Work task 1 –
In the plot recap, give everything from "Luckily, Mom falls" down to "stopped minutes ago." again, swapping "laundry cart" for "supply cart".
Work task 2 –
Answer these questions from the plot recap, one per line:
(a) What costume does Sam wear on Halloween?
(b) At what time did Johanson first say Sam's life support would be pulled?
(c) What job does Tom's dad have?
Work task 3 –
Go on with the plot recap from where it stops.

┌─ Text provided

On Halloween itself, that gang decides to play a prank on Elvira. (My personal advice would be to never play a prank on someone so ready with a shotgun, but whatever.) B.B., using its computer brain, tries every lock combination until the gate swings open. They run inside, but Sam (the only one of the group dressed in costume – as a Greek goddess) sets off flashing alarms on the front porch. The human kids run and hide behind some bushes, but B.B. is not so fast (or inconspicuous). Elvira spots the mobile yellow Dumpster almost immediately and opens fire with her shotgun. She blows the robot apart as Paul howls in agony. Elvira smiles a lopsided grin and returns inside.

Harry Pringle, jockeying for Dad of the Year 1986.

Afterward, Paul is inconsolable in class. The Conways have Sam over for Thanksgiving and give thanks that her dad is passed out drunk on the couch. That night, Sam and Paul share a tentative first kiss. It will be (spoiler alert!) Sam’s last kiss, as well, as she returns home to find her dad is no longer asleep on the couch. On the second floor landing, he confronts Sam about her absence and slaps her. He then verbally abuses her and punches his daughter, which sends her flying down the stairs. Sam never gets up; her eyes flutter and blood dribbles from her mouth.

Paul and his mom see Samantha being loaded into an ambulance. Her father, Harry, insists that she fell on junk she left at the top of the stairs. Dr. Johanson and the other doctors at the university hospital do their best to repair her damaged brain, but there’s no way to save her. Sam is put on life support, but shows no signs of improving. Paul confronts Dr. Johanson; he’s simply not trying hard enough, Paul insists. Johanson says Sam is a lost cause; her dad has instructed them to pull her life support at 10 PM the next night if her vitals show no sign of improving. Incensed, Paul runs back to his room and hatches a monstrous idea. He pulls out the microchip that contains B.B.’s artificial intelligence and wonders.

Paul ensnares his friend Tom into his scheme. He needs Tom’s help, and his dad’s keys. (After all, Tom’s dad – conveniently – works security at the hospital.) Though Tom initially refuses, Paul reminds him that the prank on Elvira was Tom’s idea; it’s kind of his fault B.B. no longer exists. Tom stays over at the Conways that night for a sleepover. (Who has non-sexual sleepover in high school?) Paul then drugs his mother’s coffee (!) and waits for her to nod off. Unfortunately, they learn that the timeline has accelerated: they’re pulling the plug on Sam at 9 PM instead!

Luckily, Mom falls dead asleep soon after, so the boys steal her van and drive to the hospital. Paul dons a medical smock and grabs a laundry cart. He instructs Tom to stay in the utility room, where he is to turn off the power at a minute to 9. That’s when Paul will – in the dark – abscond with Samantha. However, a few things go wrong with this plan: (1) Samantha’s dad instructs the hospital staff to turn off the life support several minutes earlier, and (2) Tom panics and pulls the power while Paul is still in the elevator. Nevertheless, Paul still races out of the hospital moments later with Samantha’s body in his laundry cart. The only difference is that she’s dead. Her heart stopped minutes ago.

“It’s my creation … Is it real? It’s my creation …”

└─
┌─ Input data

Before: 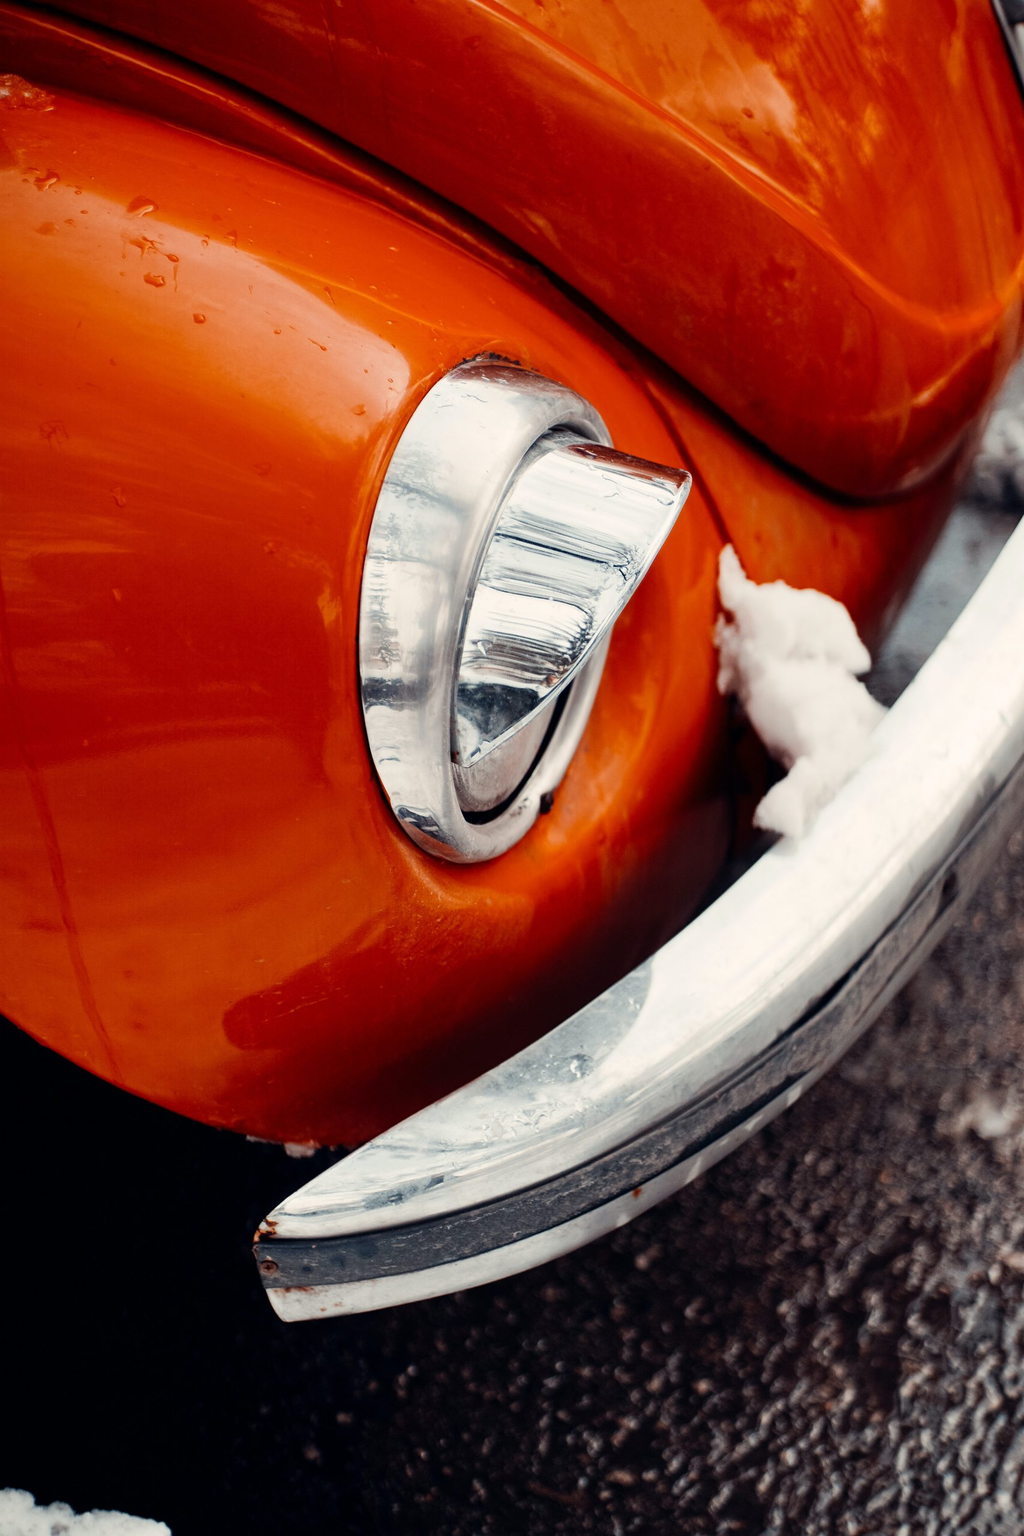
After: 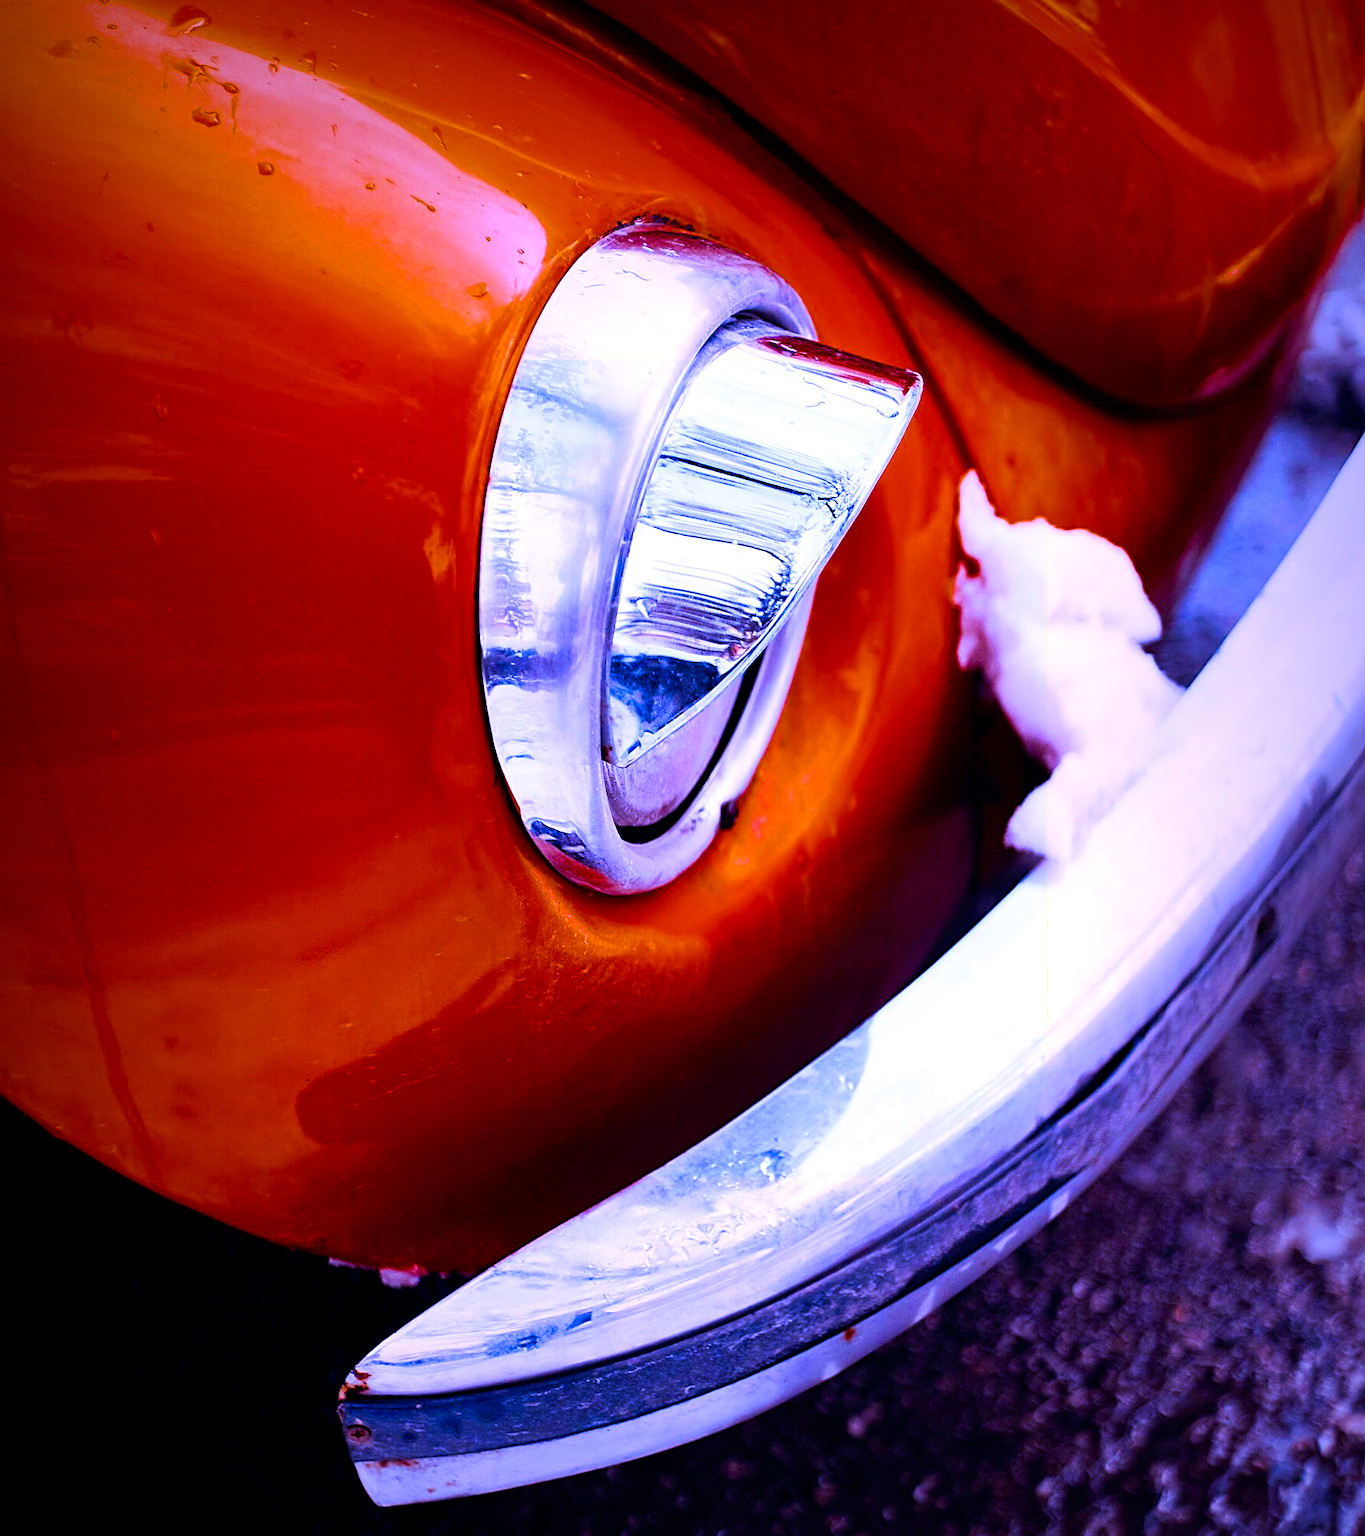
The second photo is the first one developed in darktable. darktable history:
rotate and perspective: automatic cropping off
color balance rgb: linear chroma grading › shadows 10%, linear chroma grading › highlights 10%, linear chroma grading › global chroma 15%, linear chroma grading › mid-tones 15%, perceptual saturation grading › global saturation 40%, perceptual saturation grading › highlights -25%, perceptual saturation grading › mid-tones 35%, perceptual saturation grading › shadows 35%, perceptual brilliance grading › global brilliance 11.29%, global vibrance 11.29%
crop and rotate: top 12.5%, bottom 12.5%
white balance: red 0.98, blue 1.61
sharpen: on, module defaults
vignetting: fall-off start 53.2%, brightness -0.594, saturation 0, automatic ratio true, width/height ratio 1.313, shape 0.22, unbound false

└─

Result 1 –
Luckily, Mom falls dead asleep soon after, so the boys steal her van and drive to the hospital. Paul dons a medical smock and grabs a supply cart. He instructs Tom to stay in the utility room, where he is to turn off the power at a minute to 9. That’s when Paul will – in the dark – abscond with Samantha. However, a few things go wrong with this plan: (1) Samantha’s dad instructs the hospital staff to turn off the life support several minutes earlier, and (2) Tom panics and pulls the power while Paul is still in the elevator. Nevertheless, Paul still races out of the hospital moments later with Samantha’s body in his supply cart. The only difference is that she’s dead. Her heart stopped minutes ago.

Result 2 –
(a) A Greek goddess.
(b) 10 PM the next night.
(c) He works security at the hospital.

Result 3 –
In the van, Tom and Paul argue. Tom didn’t agree to stealing corpses; just run-of-the-mill kidnapping. Paul is insistent: though Samantha is technically dead, there are still things they can do to revive her. They head to Paul’s lab at Polytech and conduct a little experimental brain surgery. Paul inserts the self-contained, battery-powered computer chip from B.B. into Sam’s brain. He tries to use the remote to boot Samantha up, but nothing happens. Then, a breakthrough: her leg kicks wildly. Tom, at Paul’s side, promptly faints.

Very early the next morning, Paul and Tom secret Samantha’s body in Paul’s shed, and cover her up in a sleeping bag. They then return inside and see Mrs. Conway still asleep. She can’t be awakened. “I think you killed her,” Tom cries. But not even the very dark Deadly Friend is dark enough to have Paul inadvertently kill his own mom. She eventually rouses. Tom, feeling uneasy about the night’s events, tells Paul they’re now even.

Paul visits the cyborg Samantha in the shed and wakes her up. She is breathing, and Paul begins to teach her how to sit up and move like a human being (more or less) again. But soon the police are buzzing around the Pringles’ house, investigating Sam’s missing body. That night, Paul is awakened by a crash. He runs to the shed and sees that Sam, now with dark circles around her eyes, has learned to stand. She watches her father through the shed window. (The robot Sam, it should be noted, holds her hands like the clamps of B.B. and cannot speak a word.) Paul, realizing Sam’s cybernetic anger, tires to restrain her and eventually has to power her down.

Samantha, using Pris from Blade Runner as makeup inspiration.

The next morning, Mrs. Conway finds Paul’s expensive new sleeping bag in the yard: is that any way to treat camping equipment? The android Sam, however, is on the move. Harry Pringle wakes up on the couch, sweating bullets. The house is extremely hot: in fact, it appears to be on fire. The coal furnace – somehow the house has a coal furnace, as if it’s a steamship from 1925 – is on overload. Harry goes to the basement to see what’s the matter and spots a bottle of bourbon on the basement steps. He reaches for it and Sam grabs his wrist from under the stars and throws him to the ground. (Fell for the old bourbon trap!) When Harry sees his daughter still alive, he begins to scream. Robot Sam moves toward her father and bends his wrist backward with her pronged hands. She then shoves him up against the burning furnace and finally breaks his neck.

Outside, Paul sees black smoke billowing from the Pringles’ chimney. And given they aren’t selecting a new Pope, he knows it must mean trouble. He enters the basement to see Mr. Pringle half in the furnace with Sam standing over his body. Paul drags Harry Pringle’s gruesomely melted body out of the furnace and hides him in the basement’s coal chute (!), covering over his mangled body with chunks of coal. He then brings Sam into his bedroom to hide until he can figure out what to do next.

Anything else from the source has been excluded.